Encouragement for an anxious beginner
I got an anguished email from a mentee the other day. They’re relatively new to making records, and they are stuck in a moment where they’re experiencing paralyzing anxiety about finishing a couple of first albums that they’re working on for a couple of artists.
They’re worried that their ears aren’t up to the task of catching all the final bits, despite the artists in question being really happy with how things are sounding. And so they’re feeling stuck — as though they don’t quite know how to finish.
I related to this! I have been this person. So I sent them the following encouragement; perhaps someone else here needs to hear it as well.
I too have dealt with a lot of insecurity in my life (and, now, career) around my engineering and production skills and capabilities. Here is what I would say to young Jamie if I had a chance to reparent him around some of these fears:
Your early records aren't going to be as good as the records you make later (it sounds so obvious when i phrase it like that, doesn't it?).
With that in mind, you should get your early records out of the way asap, to get more quickly to the ones you'll be better at.
Do as good a job as you can, and work rigorously, but don't overwork things and don’t obsess to the point where you lose focus; that's a stress response, not a helpful working tactic.

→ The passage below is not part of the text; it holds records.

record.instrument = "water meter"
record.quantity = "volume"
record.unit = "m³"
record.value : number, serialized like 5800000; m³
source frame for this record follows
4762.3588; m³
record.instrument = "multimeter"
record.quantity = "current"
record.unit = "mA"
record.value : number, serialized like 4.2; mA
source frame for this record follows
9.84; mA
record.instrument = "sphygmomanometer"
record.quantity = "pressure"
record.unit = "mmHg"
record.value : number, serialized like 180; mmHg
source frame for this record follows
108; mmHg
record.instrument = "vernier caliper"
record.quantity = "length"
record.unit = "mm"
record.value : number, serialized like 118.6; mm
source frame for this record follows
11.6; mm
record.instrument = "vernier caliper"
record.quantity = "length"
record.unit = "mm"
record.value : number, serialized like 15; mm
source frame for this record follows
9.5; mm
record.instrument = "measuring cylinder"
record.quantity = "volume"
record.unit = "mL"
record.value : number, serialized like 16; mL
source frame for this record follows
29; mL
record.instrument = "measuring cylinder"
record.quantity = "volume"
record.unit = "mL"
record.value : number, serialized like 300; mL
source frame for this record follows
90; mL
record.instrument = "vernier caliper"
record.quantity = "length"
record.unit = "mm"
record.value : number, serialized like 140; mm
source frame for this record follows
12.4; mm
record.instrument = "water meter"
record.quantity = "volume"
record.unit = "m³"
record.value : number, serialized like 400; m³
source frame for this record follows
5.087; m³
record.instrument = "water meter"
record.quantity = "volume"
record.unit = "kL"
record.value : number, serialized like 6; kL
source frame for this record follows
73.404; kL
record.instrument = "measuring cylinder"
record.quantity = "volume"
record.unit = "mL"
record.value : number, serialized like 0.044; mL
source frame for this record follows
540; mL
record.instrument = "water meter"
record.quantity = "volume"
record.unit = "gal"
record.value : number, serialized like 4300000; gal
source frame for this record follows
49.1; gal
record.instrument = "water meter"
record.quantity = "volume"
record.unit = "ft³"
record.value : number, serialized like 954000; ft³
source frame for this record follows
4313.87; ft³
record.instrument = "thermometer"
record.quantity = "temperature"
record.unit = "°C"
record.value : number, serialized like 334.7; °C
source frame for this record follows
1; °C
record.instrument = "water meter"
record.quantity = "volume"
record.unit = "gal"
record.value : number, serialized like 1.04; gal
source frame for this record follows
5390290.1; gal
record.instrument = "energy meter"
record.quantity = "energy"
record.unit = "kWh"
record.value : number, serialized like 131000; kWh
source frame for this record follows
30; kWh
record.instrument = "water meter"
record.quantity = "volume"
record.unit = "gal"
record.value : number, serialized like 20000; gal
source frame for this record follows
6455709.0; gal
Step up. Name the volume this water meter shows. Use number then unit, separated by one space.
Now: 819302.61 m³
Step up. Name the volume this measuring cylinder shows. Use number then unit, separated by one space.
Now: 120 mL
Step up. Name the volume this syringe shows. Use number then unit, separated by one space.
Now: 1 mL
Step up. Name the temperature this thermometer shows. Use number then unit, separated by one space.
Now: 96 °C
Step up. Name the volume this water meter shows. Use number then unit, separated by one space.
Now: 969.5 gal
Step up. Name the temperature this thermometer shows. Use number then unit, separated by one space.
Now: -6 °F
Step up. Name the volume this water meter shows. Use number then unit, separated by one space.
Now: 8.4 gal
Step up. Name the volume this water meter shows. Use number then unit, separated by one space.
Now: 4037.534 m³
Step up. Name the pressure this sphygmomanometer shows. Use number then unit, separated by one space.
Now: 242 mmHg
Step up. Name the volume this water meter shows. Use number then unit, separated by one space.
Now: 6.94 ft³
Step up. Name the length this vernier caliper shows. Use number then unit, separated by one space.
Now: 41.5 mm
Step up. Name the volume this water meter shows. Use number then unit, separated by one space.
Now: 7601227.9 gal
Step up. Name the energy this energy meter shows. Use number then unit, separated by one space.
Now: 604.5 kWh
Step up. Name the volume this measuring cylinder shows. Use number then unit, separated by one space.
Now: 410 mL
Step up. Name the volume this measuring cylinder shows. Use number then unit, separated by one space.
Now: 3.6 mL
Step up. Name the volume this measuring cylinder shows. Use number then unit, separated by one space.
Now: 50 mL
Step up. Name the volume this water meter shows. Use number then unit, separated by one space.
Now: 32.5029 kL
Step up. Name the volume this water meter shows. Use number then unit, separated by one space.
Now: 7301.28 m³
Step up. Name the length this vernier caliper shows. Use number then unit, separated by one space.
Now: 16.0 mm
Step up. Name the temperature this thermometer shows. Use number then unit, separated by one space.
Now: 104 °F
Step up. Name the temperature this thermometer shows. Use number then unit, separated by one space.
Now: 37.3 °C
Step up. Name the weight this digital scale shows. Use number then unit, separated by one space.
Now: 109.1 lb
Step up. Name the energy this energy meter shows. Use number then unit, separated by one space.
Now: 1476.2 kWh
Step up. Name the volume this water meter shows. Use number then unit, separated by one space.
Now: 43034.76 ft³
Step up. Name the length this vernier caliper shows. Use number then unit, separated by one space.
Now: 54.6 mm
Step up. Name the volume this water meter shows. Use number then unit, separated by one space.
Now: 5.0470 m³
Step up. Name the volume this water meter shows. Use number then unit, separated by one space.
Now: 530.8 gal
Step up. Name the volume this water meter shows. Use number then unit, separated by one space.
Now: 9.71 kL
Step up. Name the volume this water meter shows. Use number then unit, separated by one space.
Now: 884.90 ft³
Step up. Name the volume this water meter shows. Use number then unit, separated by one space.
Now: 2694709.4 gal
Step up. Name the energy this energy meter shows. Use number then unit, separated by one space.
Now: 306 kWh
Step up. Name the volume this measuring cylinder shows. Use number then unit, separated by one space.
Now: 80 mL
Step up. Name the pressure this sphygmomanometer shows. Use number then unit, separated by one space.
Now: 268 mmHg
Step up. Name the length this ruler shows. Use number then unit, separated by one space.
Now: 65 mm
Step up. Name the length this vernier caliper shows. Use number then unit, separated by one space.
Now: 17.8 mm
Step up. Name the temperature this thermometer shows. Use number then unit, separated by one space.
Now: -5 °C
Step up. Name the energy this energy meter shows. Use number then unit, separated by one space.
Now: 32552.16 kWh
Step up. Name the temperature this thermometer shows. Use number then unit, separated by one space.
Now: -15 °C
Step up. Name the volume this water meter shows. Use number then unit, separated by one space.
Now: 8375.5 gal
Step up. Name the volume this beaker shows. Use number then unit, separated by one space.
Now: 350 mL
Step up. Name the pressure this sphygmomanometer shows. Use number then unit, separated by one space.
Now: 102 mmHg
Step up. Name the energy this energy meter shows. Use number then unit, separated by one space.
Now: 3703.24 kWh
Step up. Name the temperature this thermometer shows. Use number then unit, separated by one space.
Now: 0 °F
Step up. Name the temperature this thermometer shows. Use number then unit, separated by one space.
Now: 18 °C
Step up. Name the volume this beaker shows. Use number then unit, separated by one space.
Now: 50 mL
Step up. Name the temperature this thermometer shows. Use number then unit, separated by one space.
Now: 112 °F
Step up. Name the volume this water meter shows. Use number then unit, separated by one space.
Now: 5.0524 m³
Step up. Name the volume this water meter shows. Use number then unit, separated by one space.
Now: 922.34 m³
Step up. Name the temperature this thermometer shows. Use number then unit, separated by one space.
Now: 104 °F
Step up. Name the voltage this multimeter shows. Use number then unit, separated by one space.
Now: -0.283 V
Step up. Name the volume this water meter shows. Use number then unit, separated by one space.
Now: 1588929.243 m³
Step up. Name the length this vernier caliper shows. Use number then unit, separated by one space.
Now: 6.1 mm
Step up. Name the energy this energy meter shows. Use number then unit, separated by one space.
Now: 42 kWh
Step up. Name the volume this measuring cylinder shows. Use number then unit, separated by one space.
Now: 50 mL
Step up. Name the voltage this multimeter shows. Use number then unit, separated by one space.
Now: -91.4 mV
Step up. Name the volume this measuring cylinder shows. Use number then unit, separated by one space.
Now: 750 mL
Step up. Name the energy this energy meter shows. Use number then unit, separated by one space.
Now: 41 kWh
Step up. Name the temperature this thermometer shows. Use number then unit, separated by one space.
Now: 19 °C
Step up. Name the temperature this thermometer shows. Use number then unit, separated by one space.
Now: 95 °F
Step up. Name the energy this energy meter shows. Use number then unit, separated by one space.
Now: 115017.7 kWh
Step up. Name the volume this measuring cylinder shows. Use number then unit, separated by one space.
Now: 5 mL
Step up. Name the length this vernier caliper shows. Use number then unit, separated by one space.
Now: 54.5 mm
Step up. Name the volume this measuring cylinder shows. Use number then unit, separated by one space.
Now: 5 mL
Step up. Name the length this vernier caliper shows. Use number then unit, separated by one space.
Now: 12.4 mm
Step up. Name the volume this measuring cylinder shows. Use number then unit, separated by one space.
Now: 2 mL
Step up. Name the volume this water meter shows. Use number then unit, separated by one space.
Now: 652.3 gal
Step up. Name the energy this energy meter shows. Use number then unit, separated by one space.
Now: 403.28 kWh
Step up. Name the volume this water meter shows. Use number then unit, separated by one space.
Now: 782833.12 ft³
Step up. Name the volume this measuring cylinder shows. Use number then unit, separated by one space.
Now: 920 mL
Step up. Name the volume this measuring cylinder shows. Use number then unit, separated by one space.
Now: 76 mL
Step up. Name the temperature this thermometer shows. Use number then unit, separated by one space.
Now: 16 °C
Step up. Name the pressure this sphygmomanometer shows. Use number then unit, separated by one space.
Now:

Make sure your EQs are good and the vocal is solid and consistent; that's 95% of what makes a mix sound right vs wrong.
REFERENCE OTHER PEOPLE'S WORK WHILE YOU'RE WORKING (I swear to god this would have saved young me SO much time).
If the artist likes how things are sounding, you’re doing great. They are after all the only person whose opinion counts; it’s their name that will be on the front of this record, not yours.
Don't worry about the records you make when you’re starting out having "staying power." It's an early record for the artists you're working with too — which is why you’re working on it — and everyone's future output is going to be much better than this early stuff. Also, the artist will love it and will look back on it with pride no matter what, because they were brave and they went for something.
Try to get as much of your personality on the records as you can. Make bold decisions; do shit that you think sounds cool. The artist picked you to work with because of your personality, not in spite of it.
The artist picked you to work on their record because of who you are right now — not because of who they hoped you would be in some future version of yourself. So be cheered! You are the right person to be making these recordings, and you know so because the artist picked YOU. So just do the best job you can, do it efficiently, and keep moving forward.